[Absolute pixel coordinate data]
────

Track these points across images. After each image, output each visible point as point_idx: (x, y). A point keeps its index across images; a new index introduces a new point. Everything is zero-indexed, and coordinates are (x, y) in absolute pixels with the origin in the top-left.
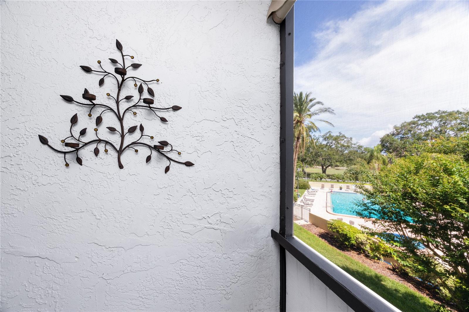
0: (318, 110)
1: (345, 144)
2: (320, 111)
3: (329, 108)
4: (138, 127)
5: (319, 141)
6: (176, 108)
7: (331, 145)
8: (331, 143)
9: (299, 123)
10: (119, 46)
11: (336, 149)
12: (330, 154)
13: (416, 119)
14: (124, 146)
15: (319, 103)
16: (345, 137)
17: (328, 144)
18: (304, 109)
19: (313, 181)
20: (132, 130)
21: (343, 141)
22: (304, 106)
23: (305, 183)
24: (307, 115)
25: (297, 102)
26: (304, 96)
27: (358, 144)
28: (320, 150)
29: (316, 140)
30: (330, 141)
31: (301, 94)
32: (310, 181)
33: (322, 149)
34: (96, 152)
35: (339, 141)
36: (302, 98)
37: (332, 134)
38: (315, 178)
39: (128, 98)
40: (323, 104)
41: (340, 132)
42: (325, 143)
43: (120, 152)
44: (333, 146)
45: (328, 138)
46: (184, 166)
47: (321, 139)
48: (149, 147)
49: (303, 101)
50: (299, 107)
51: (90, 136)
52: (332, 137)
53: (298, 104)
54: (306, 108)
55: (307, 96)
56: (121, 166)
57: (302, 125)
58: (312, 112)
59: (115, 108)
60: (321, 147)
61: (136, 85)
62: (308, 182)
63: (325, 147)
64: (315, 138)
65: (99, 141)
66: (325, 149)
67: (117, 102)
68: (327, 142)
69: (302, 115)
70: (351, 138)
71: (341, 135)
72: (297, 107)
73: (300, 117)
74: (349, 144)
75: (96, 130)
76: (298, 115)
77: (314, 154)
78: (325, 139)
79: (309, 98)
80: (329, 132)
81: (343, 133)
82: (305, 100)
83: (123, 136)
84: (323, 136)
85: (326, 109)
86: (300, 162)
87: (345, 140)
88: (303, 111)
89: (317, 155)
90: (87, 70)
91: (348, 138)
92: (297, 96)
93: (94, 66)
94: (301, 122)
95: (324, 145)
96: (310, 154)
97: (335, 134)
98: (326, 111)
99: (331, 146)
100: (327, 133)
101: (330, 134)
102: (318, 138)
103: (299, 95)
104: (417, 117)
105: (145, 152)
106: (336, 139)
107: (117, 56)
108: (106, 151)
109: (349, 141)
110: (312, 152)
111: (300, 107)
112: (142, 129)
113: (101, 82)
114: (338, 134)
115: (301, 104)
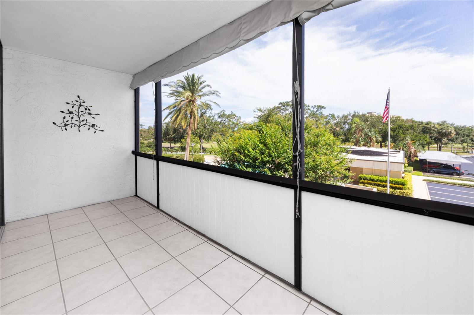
0: (208, 92)
1: (236, 122)
2: (209, 93)
3: (217, 91)
4: (85, 120)
5: (215, 118)
6: (98, 114)
7: (225, 122)
8: (225, 121)
9: (192, 102)
10: (78, 97)
11: (229, 126)
12: (223, 131)
13: (280, 105)
14: (80, 125)
15: (208, 86)
16: (235, 115)
17: (222, 121)
18: (196, 89)
19: (208, 155)
20: (83, 121)
21: (234, 120)
22: (196, 87)
23: (200, 157)
24: (198, 95)
25: (189, 83)
26: (196, 77)
27: (244, 122)
28: (216, 127)
29: (212, 117)
30: (224, 119)
31: (193, 76)
32: (205, 155)
33: (217, 125)
34: (72, 127)
35: (231, 120)
36: (194, 79)
37: (225, 113)
38: (210, 152)
39: (82, 112)
40: (211, 88)
41: (231, 111)
42: (219, 120)
43: (79, 127)
44: (226, 124)
45: (222, 116)
46: (101, 131)
47: (217, 117)
48: (89, 126)
49: (196, 82)
50: (191, 87)
51: (70, 122)
52: (225, 115)
53: (191, 85)
54: (197, 89)
55: (199, 78)
56: (79, 131)
57: (194, 104)
58: (204, 92)
59: (78, 115)
60: (216, 124)
61: (84, 108)
62: (203, 156)
63: (220, 124)
64: (211, 115)
65: (73, 124)
66: (220, 126)
67: (78, 113)
68: (221, 119)
69: (194, 95)
70: (240, 117)
71: (232, 114)
72: (190, 87)
73: (192, 97)
74: (239, 122)
75: (72, 121)
76: (191, 94)
77: (209, 130)
78: (219, 117)
79: (201, 80)
80: (223, 110)
81: (234, 112)
82: (197, 81)
83: (80, 122)
84: (218, 114)
85: (214, 92)
86: (197, 137)
87: (236, 118)
88: (196, 91)
89: (212, 131)
90: (68, 103)
91: (238, 117)
92: (189, 76)
93: (71, 103)
94: (193, 101)
95: (218, 122)
96: (206, 131)
97: (227, 113)
98: (214, 93)
99: (224, 124)
100: (221, 111)
101: (224, 113)
102: (214, 116)
103: (191, 76)
104: (281, 103)
105: (88, 127)
106: (229, 117)
107: (78, 99)
108: (75, 127)
109: (238, 119)
110: (208, 129)
111: (193, 88)
112: (86, 120)
113: (73, 107)
114: (230, 113)
115: (194, 85)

────

→ **Assignment**: Rewrite the records from the start through the line containing "4: (85, 120)", swapping "top-left" for "upper-left" and keeping everything else the same. Omit the picture lines.

→ **Expected answer**:
Track these points across images. After each image, output each visible point as point_idx: (x, y). A point keeps its index across images; a new index introduces a new point. Everything is zero-indexed, and coordinates are (x, y) in absolute pixels with the origin in the upper-left.
0: (318, 110)
1: (345, 144)
2: (320, 111)
3: (329, 108)
4: (138, 127)
5: (319, 141)
6: (176, 108)
7: (331, 145)
8: (331, 143)
9: (299, 123)
10: (119, 46)
11: (336, 149)
12: (330, 154)
13: (416, 119)
14: (124, 146)
15: (319, 103)
16: (345, 137)
17: (328, 144)
18: (304, 109)
19: (313, 181)
20: (132, 130)
21: (343, 141)
22: (304, 106)
23: (305, 183)
24: (307, 115)
25: (297, 102)
26: (304, 96)
27: (358, 144)
28: (320, 150)
29: (316, 140)
30: (330, 141)
31: (301, 94)
32: (310, 181)
33: (322, 149)
34: (96, 152)
35: (339, 141)
36: (302, 98)
37: (332, 134)
38: (315, 178)
39: (128, 98)
40: (323, 104)
41: (340, 132)
42: (325, 143)
43: (120, 152)
44: (333, 146)
45: (328, 138)
46: (184, 166)
47: (321, 139)
48: (149, 147)
49: (303, 101)
50: (299, 107)
51: (90, 136)
52: (332, 137)
53: (298, 104)
54: (306, 108)
55: (307, 96)
56: (121, 166)
57: (302, 125)
58: (312, 112)
59: (115, 108)
60: (321, 147)
61: (136, 85)
62: (308, 182)
63: (325, 147)
64: (315, 138)
65: (99, 141)
66: (325, 149)
67: (117, 102)
68: (327, 142)
69: (302, 115)
70: (351, 138)
71: (341, 135)
72: (297, 107)
73: (300, 117)
74: (349, 144)
75: (96, 130)
76: (298, 115)
77: (314, 154)
78: (325, 139)
79: (309, 98)
80: (329, 132)
81: (343, 133)
82: (305, 100)
83: (123, 136)
84: (323, 136)
85: (326, 109)
86: (300, 162)
87: (345, 140)
88: (303, 111)
89: (317, 155)
90: (87, 70)
91: (348, 138)
92: (297, 96)
93: (94, 66)
94: (301, 122)
95: (324, 145)
96: (310, 154)
97: (335, 134)
98: (326, 111)
99: (331, 146)
100: (327, 133)
101: (330, 134)
102: (318, 138)
103: (299, 95)
104: (417, 117)
105: (145, 152)
106: (336, 139)
107: (117, 56)
108: (106, 151)
109: (349, 141)
110: (312, 152)
111: (300, 107)
112: (142, 129)
113: (101, 82)
114: (338, 134)
115: (301, 104)
0: (208, 92)
1: (236, 122)
2: (209, 93)
3: (217, 91)
4: (85, 120)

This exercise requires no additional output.